A second encoding module, configured to determine, according to at least one first reconstructed image, at least one of a first partition manner and a first encoding parameter used to perform second encoding on the second image to be encoded, where the at least one first reconstructed image is the first code stream or a reconstructed image in the first encoding process;

the second encoding module is further configured to perform the second encoding in the full intra prediction mode on the second image to be encoded according to at least one of the first partition manner or the first encoding parameter, so as to generate a second code stream.

30. The apparatus according to claim 29, wherein the at least one first image to be encoded is one in number, the at least one first reconstructed image is one in number, a difference between the first reconstructed image and a second reconstructed image is smaller than a difference threshold, or a similarity between the first reconstructed image and the second reconstructed image is higher than a similarity threshold, the second reconstructed image is obtained by decoding the first codestream using a third reconstructed image as a reference image, and the third reconstructed image is the second codestream or a reconstructed image in the second encoding process.

31. The apparatus according to claim 29, wherein there is one number of the at least one first image to be encoded and one number of the at least one first reconstructed image, and wherein the second encoding module is configured to:

32. The apparatus of any one of claims 29-31, wherein the first encoding module is further configured to: before the at least one first image to be coded is subjected to first coding, the second image to be coded is subjected to the first coding to generate a fourth code stream;

the second encoding module is further to: obtaining a prediction mode of the first code;

33. The apparatus according to any of claims 29-32, wherein said at least one first image to be encoded is at least one first source video image and said second image to be encoded is a second source video image.

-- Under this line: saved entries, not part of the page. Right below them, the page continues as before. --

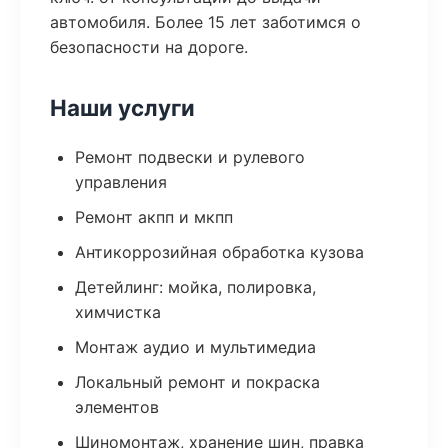
автомобиля. Более 15 лет заботимся о
безопасности на дороге.
Наши услуги
Ремонт подвески и рулевого
управления
Ремонт акпп и мкпп
Антикоррозийная обработка кузова
Детейлинг: мойка, полировка,
химчистка
Монтаж аудио и мультимедиа
Локальный ремонт и покраска
элементов
Шиномонтаж, хранение шин, правка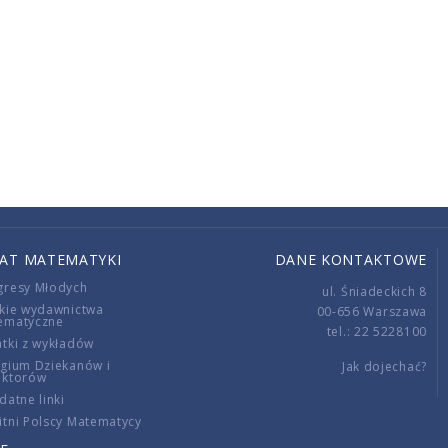
IAT MATEMATYKI
DANE KONTAKTOWE
gresy Młodych
ul. Śniadeckich 8
kie wydawnictwa
00-656 Warszawa
ematyczne
tel.: 22 5228100
tki z wykładów
gium Dziekanów i
Jak dojechać?
ektorów
datne linki
tni Polscy Matematycy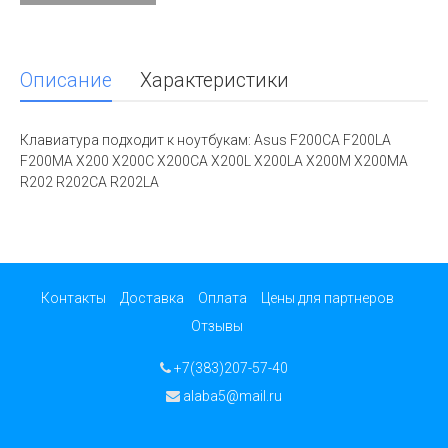
Описание
Характеристики
Клавиатура подходит к ноутбукам: Asus F200CA F200LA
F200MA X200 X200C X200CA X200L X200LA X200M X200MA
R202 R202CA R202LA
Контакты
Доставка
Оплата
Цены для партнеров
Отзывы
+7(383)207-57-40
alaba5@mail.ru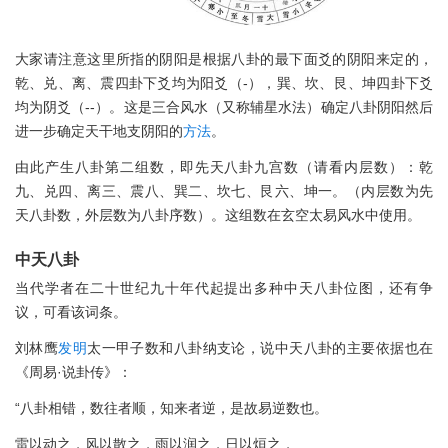
大家请注意这里所指的阴阳是根据八卦的最下面爻的阴阳来定的，
乾、兑、离、震四卦下爻均为阳爻（-），巽、坎、艮、坤四卦下爻
均为阴爻（--）。这是三合风水（又称辅星水法）确定八卦阴阳然后
进一步确定天干地支阴阳的
方法
。
由此产生八卦第二组数，即先天八卦九宫数（请看内层数）：乾
九、兑四、离三、震八、巽二、坎七、艮六、坤一。（内层数为先
天八卦数，外层数为八卦序数）。这组数在玄空太易风水中使用。
中天八卦
当代学者在二十世纪九十年代起提出多种中天八卦位图，还有争
议，可看该词条。
刘林鹰
发明
太一甲子数和八卦纳支论，说中天八卦的主要依据也在
《周易·说卦传》：
“八卦相错，数往者顺，知来者逆，是故易逆数也。
雷以动之，风以散之，雨以润之，日以烜之，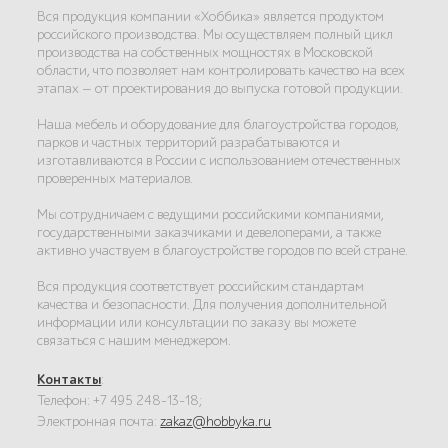
Вся продукция компании «Хоббика» является продуктом
российского производства. Мы осуществляем полный цикл
производства на собственных мощностях в Московской
области, что позволяет нам контролировать качество на всех
этапах — от проектирования до выпуска готовой продукции.
Наша мебель и оборудование для благоустройства городов,
парков и частных территорий разрабатываются и
изготавливаются в России с использованием отечественных
проверенных материалов.
Мы сотрудничаем с ведущими российскими компаниями,
государственными заказчиками и девелоперами, а также
активно участвуем в благоустройстве городов по всей стране.
Вся продукция соответствует российским стандартам
качества и безопасности. Для получения дополнительной
информации или консультации по заказу вы можете
связаться с нашим менеджером.
Контакты
:
Телефон: +7 495 248-13-18;
Электронная почта:
zakaz@hobbyka.ru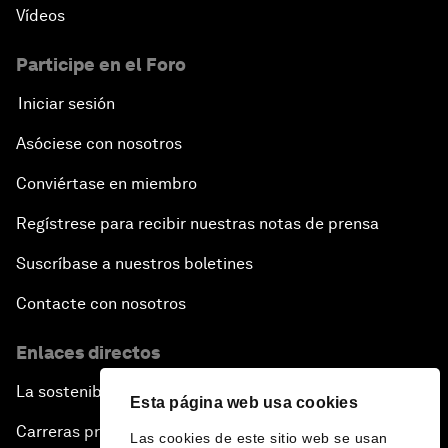
Vídeos
Participe en el Foro
Iniciar sesión
Asóciese con nosotros
Conviértase en miembro
Regístrese para recibir nuestras notas de prensa
Suscríbase a nuestros boletines
Contacte con nosotros
Enlaces directos
La sostenibilidad en el Foro
Esta página web usa cookies
Carreras profesionales
Las cookies de este sitio web se usan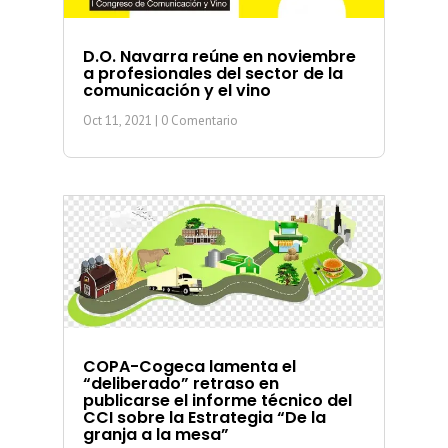
D.O. Navarra reúne en noviembre
a profesionales del sector de la
comunicación y el vino
Oct 11, 2021
| 0 Comentario
COPA-Cogeca lamenta el
“deliberado” retraso en
publicarse el informe técnico del
CCI sobre la Estrategia “De la
granja a la mesa”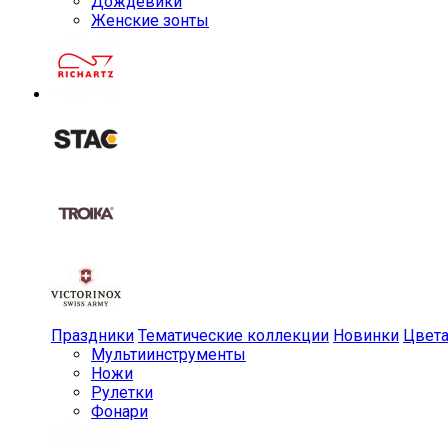
Дождевики
Женские зонты
Праздники
Тематические коллекции
Новинки
Цвет
Мульти­инструменты
Ножи
Рулетки
Фонари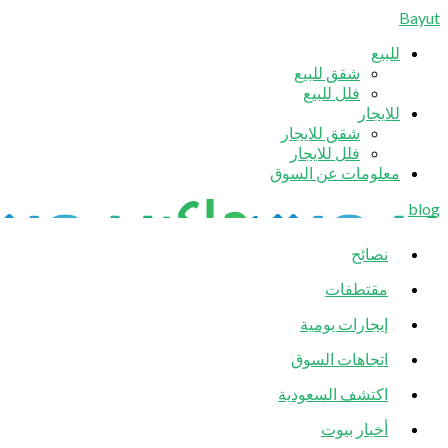
Bayut
للبيع
شقق للبيع
فلل للبيع
للايجار
شقق للايجار
فلل للايجار
معلومات عن السوق
blog
نصائح
مقتطفات
إيجارات يومية
اتجاهات السوق
اكتشف السعودية
أخبار بيوت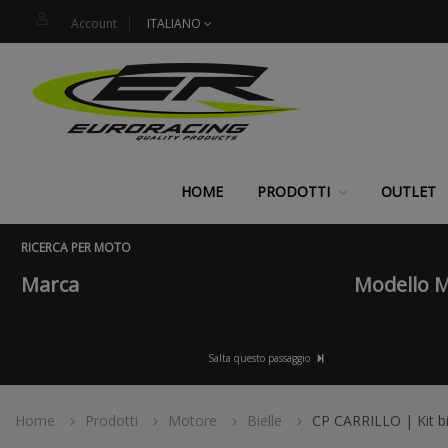
Account
ITALIANO
HOME
PRODOTTI
OUTLET
RICERCA PER MOTO
Marca
Modello 
Salta questo passaggio
Home
Prodotti
Motore
Bielle
CP CARRILLO | Kit bi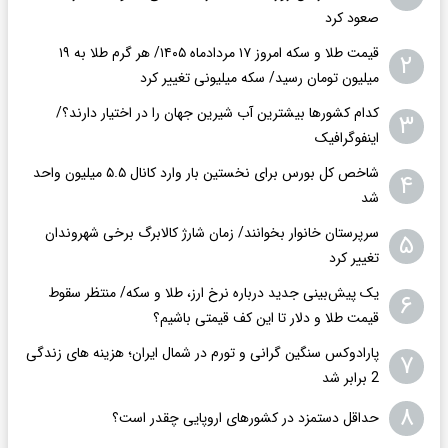
صعود کرد
قیمت طلا و سکه امروز ۱۷ مردادماه ۱۴۰۵/ هر گرم طلا به ۱۹
۲
میلیون تومان رسید/ سکه میلیونی تغییر کرد
کدام کشورها بیشترین آب شیرین جهان را در اختیار دارند؟/
۳
اینفوگرافیک
شاخص کل بورس برای نخستین بار وارد کانال ۵.۵ میلیون واحد
۴
شد
سرپرستان خانوار بخوانند/ زمان شارژ کالابرگ برخی شهروندان
۵
تغییر کرد
یک پیش‌بینی جدید درباره نرخ ارز، طلا و سکه/ منتظر سقوط
۶
قیمت طلا و دلار تا این کف قیمتی باشیم؟
پارادوکس سنگین گرانی و تورم در شمال ایران؛ هزینه های زندگی
۷
2 برابر ‌شد
۸
حداقل دستمزد در کشورهای اروپایی چقدر است؟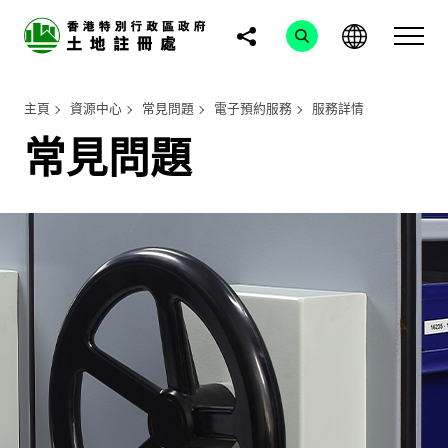
主頁
資源中心
常見問題
電子預約服務
服務詳情
常見問題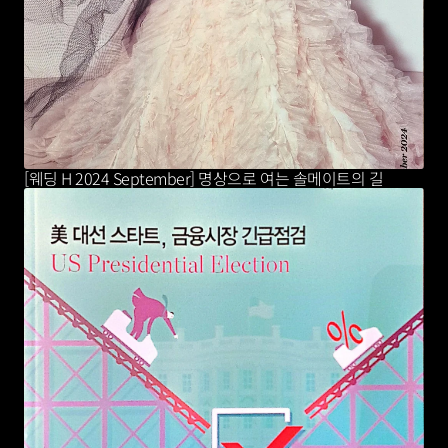
[웨딩 H 2024 September] 명상으로 여는 솔메이트의 길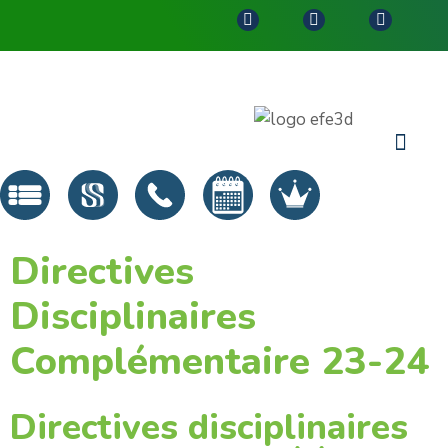
Directives
Disciplinaires
Complémentaire 23-24
Directives disciplinaires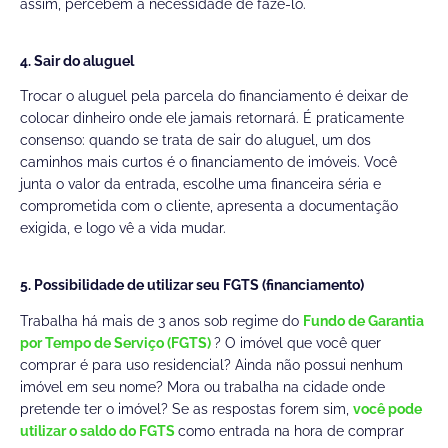
assim, percebem a necessidade de fazê-lo.
4. Sair do aluguel
Trocar o aluguel pela parcela do financiamento é deixar de
colocar dinheiro onde ele jamais retornará. É praticamente
consenso: quando se trata de sair do aluguel, um dos
caminhos mais curtos é o financiamento de imóveis. Você
junta o valor da entrada, escolhe uma financeira séria e
comprometida com o cliente, apresenta a documentação
exigida, e logo vê a vida mudar.
5. Possibilidade de utilizar seu FGTS (financiamento)
Trabalha há mais de 3 anos sob regime do
Fundo de Garantia
por Tempo de Serviço (FGTS)
? O imóvel que você quer
comprar é para uso residencial? Ainda não possui nenhum
imóvel em seu nome? Mora ou trabalha na cidade onde
pretende ter o imóvel? Se as respostas forem sim,
você pode
utilizar o saldo do FGTS
como entrada na hora de comprar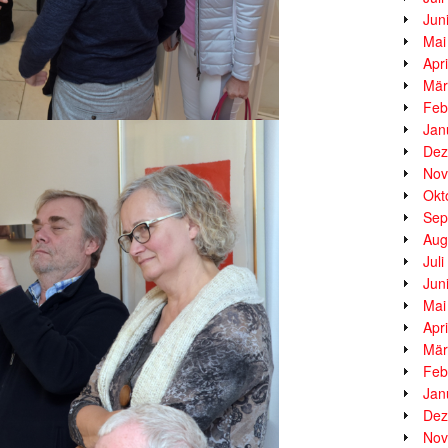
Jun
Mai
Apr
Mär
Feb
Jan
Dez
Nov
Okt
Sep
Aug
Jul
Jun
Mai
Apr
Mär
Feb
Jan
Dez
Nov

34. The apparatus of any of claims 29-33, wherein the first encoding parameter comprises a quantization parameter or a code rate.

35. A video image processing apparatus, comprising:

One or more processors;

a memory for storing one or more programs;

when executed by the one or more processors, cause the one or more processors to implement the method of any one of claims 1-17.

36. A computer-readable storage medium comprising a first codestream and a second codestream obtained according to the method of any one of claims 1-17.

37. A computer program product, characterized in that it causes a computer to carry out the method of processing video images according to any one of claims 1 to 17, when the computer program product is run on the computer.

38. A computer-readable storage medium comprising computer instructions which, when run on a computer, cause the computer to perform the method of processing video images of any of claims 1-17.